10.12.2015, 07:18, "D Gowers" <finticemo@xxxxxxxxx>:
> Ah, okay. That (commandline arguments not being able to contain NUL) seems.. a bit anachronistic. But I guess it's never been enough of a problem to warrant the considerable bother to fix it. Fair enough.

This has nothing to do with the commandline itself. In some very earlier days it was decided that strings will be NUL-terminated (in place of e.g. being structs with size_t size and char *data) and this statement sneaked into many parts of many standards. If you write C code you will have problems when dealing with NUL-terminated string because every library function that accepts something other then void* pointer with “generic data” assumes that string should terminate with NUL. Projects like zsh or almost every programming language have to write their own string implementations: in zsh it is C strings with escaped characters, in most other cases it is length+data pair.

◆ ◆ ◆

◆ **Instructions**:
1. Answer these from the reply about NUL-terminated strings:
(a) What struct does the reply give as an alternative to NUL-terminated strings?
(b) In zsh, what form do strings take?
(c) In most other cases, what do string implementations use?
2. Pick up the reply about NUL-terminated strings after its last sentence and keep writing it.
The data below has no connection to the reply about NUL-terminated strings.

Stored data
◆ ◆ ◆

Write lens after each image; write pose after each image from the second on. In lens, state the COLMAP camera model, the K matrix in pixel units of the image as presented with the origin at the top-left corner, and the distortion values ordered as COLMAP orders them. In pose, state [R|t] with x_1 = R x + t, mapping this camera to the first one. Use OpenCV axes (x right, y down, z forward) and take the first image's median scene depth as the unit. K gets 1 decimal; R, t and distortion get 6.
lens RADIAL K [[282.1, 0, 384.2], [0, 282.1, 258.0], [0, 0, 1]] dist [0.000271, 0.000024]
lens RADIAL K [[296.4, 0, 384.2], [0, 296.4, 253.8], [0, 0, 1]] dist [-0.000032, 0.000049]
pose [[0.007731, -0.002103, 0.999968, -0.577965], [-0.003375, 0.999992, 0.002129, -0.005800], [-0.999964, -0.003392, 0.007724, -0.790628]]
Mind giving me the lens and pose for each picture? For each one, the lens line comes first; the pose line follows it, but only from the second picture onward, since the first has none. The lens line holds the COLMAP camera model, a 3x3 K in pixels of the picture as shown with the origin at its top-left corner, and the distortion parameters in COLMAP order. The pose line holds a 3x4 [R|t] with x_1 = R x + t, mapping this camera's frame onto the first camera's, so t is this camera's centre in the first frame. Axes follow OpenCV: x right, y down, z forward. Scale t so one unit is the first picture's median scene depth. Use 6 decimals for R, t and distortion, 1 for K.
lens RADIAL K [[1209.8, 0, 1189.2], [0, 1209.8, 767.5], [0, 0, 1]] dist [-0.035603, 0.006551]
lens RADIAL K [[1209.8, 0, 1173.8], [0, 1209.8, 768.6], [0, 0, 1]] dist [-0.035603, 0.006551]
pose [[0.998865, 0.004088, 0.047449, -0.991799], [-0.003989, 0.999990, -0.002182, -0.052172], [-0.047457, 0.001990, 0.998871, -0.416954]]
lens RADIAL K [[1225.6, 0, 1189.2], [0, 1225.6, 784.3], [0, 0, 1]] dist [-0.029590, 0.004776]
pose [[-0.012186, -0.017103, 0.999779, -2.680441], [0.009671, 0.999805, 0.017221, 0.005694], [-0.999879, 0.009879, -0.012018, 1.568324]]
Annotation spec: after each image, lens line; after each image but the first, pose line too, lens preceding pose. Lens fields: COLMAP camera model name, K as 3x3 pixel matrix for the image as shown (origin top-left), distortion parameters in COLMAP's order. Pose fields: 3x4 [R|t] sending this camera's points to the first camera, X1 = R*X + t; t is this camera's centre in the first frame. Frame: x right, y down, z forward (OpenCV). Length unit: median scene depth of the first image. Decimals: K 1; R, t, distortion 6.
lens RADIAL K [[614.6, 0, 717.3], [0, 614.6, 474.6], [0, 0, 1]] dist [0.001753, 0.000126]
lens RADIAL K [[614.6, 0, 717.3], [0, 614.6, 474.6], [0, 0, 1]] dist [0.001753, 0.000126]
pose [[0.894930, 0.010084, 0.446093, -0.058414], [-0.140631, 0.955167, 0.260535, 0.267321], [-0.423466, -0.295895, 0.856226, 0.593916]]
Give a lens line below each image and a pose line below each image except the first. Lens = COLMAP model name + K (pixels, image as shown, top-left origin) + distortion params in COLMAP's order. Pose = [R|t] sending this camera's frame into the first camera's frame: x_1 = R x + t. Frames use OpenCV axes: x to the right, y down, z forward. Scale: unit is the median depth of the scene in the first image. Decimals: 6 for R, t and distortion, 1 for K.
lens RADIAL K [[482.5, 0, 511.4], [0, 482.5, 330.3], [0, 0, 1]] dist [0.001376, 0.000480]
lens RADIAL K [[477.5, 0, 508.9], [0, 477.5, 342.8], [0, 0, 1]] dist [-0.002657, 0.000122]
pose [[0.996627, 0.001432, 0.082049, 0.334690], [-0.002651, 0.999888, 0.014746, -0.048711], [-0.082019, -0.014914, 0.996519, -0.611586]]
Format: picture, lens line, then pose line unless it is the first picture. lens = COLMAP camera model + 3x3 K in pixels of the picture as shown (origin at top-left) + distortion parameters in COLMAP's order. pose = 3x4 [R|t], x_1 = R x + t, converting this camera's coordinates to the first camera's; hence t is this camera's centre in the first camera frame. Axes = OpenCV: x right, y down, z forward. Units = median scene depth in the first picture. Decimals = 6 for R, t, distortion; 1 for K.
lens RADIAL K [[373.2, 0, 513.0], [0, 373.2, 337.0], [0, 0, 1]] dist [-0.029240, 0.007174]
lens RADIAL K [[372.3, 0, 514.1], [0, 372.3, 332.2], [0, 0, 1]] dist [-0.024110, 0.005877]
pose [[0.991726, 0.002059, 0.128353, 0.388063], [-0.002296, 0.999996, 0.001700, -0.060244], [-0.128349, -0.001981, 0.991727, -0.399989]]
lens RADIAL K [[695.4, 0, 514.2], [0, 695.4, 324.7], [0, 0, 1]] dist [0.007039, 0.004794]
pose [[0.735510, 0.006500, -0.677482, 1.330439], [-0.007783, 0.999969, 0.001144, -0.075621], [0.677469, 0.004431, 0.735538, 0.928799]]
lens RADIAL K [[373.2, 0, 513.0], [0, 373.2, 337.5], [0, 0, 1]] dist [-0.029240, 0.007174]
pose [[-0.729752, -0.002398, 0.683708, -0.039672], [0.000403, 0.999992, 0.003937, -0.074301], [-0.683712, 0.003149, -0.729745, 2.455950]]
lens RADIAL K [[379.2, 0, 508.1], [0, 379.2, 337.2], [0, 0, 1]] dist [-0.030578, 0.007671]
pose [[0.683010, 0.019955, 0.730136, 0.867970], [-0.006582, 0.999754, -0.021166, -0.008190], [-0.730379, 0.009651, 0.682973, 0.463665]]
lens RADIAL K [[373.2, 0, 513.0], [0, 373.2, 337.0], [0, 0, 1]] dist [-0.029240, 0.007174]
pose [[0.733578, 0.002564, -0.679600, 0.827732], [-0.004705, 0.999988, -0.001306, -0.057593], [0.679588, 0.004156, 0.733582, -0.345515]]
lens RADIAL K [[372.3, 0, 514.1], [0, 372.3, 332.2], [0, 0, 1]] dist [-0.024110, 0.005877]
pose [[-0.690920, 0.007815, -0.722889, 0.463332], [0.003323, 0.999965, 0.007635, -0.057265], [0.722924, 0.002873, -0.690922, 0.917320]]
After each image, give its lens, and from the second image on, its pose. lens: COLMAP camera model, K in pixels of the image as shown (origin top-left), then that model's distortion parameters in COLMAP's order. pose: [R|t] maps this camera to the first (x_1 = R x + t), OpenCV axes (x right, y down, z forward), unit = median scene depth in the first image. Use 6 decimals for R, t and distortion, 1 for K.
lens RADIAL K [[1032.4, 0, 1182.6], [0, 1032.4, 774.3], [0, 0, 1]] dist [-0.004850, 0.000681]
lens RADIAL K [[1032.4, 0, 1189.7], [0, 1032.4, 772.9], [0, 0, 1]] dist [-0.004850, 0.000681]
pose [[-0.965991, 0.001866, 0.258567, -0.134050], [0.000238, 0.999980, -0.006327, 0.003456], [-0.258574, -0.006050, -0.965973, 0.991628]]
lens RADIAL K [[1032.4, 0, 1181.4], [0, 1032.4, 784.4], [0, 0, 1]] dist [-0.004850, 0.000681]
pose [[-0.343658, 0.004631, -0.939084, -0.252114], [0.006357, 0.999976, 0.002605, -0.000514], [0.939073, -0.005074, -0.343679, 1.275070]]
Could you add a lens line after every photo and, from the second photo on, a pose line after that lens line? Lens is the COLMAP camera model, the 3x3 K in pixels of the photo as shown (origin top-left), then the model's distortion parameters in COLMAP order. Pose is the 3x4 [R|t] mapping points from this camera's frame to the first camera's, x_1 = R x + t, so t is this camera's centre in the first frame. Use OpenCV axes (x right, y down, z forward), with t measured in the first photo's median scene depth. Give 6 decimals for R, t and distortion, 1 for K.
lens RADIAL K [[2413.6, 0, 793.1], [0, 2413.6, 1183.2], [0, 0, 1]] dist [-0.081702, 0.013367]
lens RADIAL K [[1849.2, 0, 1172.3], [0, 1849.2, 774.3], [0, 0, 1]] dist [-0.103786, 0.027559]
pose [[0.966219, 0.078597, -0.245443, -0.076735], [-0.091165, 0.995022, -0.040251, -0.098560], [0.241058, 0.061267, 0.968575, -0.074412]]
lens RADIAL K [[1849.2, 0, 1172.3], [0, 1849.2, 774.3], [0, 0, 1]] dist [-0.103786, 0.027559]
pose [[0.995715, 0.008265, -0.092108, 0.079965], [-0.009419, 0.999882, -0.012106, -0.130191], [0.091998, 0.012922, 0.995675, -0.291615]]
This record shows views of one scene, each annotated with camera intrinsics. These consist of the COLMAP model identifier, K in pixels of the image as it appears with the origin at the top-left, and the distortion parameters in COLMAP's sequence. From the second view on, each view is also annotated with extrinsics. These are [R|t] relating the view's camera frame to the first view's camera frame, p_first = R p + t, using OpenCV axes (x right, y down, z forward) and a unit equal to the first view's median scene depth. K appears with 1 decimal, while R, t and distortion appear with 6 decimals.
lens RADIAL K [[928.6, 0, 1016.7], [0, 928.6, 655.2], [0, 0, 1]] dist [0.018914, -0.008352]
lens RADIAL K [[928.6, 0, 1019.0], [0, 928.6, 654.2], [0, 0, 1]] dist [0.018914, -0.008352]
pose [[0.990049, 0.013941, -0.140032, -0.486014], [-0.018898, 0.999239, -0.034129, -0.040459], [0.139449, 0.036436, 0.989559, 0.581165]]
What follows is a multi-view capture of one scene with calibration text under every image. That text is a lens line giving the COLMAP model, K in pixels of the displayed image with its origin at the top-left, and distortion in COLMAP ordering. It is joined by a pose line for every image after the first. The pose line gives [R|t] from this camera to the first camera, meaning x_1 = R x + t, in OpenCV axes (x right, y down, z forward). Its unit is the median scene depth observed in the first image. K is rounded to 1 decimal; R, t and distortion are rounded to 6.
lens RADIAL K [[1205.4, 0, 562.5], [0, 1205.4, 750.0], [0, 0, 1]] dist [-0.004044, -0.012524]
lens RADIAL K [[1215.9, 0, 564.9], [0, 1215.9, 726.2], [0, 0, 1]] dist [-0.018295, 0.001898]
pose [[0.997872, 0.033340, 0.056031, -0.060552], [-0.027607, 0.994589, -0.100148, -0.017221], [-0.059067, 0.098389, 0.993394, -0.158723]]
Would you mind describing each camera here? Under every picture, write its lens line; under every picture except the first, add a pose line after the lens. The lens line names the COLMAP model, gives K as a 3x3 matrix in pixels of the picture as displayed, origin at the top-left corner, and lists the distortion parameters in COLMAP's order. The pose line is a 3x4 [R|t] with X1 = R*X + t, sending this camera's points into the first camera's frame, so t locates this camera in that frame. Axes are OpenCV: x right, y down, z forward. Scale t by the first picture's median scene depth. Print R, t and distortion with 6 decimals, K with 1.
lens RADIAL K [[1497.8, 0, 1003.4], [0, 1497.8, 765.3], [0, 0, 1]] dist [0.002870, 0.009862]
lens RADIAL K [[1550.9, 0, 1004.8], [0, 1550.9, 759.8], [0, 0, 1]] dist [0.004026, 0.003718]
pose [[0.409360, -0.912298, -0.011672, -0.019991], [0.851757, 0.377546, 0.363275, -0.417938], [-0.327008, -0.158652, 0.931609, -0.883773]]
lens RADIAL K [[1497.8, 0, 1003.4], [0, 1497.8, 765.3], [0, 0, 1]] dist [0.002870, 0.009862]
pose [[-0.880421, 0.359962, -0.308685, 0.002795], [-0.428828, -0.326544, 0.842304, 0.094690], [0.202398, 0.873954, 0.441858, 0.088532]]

◆ ◆ ◆

◆ **Answers per task**:
1.
(a) A struct with size_t size and char *data.
(b) C strings with escaped characters.
(c) A length+data pair.

2.
Since one of the functions having NUL convention is exec* function family which is used to launch programs and another is main() function on the other side that accepts NUL-terminated strings you cannot really do anything to fix this: replacing one of the core conventions is *very* expensive, especially since you must do this in a backward-compatible way.

> On Thu, Dec 10, 2015 at 2:26 PM, Nikolay Aleksandrovich Pavlov (ZyX) <kp-pav@xxxxxxxxx> wrote:
>> 10.12.2015, 04:52, "D Gowers" <finticemo@xxxxxxxxx>:
>>> Test case:
>>>
>>> v=$(printf foo\\0bar);expr length "$v";expr length $v
>>>
>>> alternatively:
>>>
>>> v=foo$'\0'bar;expr length "$v";expr length $v
>>>
>>> In zsh, the values returned are 3 and 3.
>>> In dash and zsh, the values returned are 6 and 6.
>>>
>>> Both of those results are wrong, AFAICS (foo$'0'bar is 7 characters long).
>>> But the zsh result is more severely wrong. I could understand the bash/dash
>>> result, at least, as 'NULL characters are not counted towards length'.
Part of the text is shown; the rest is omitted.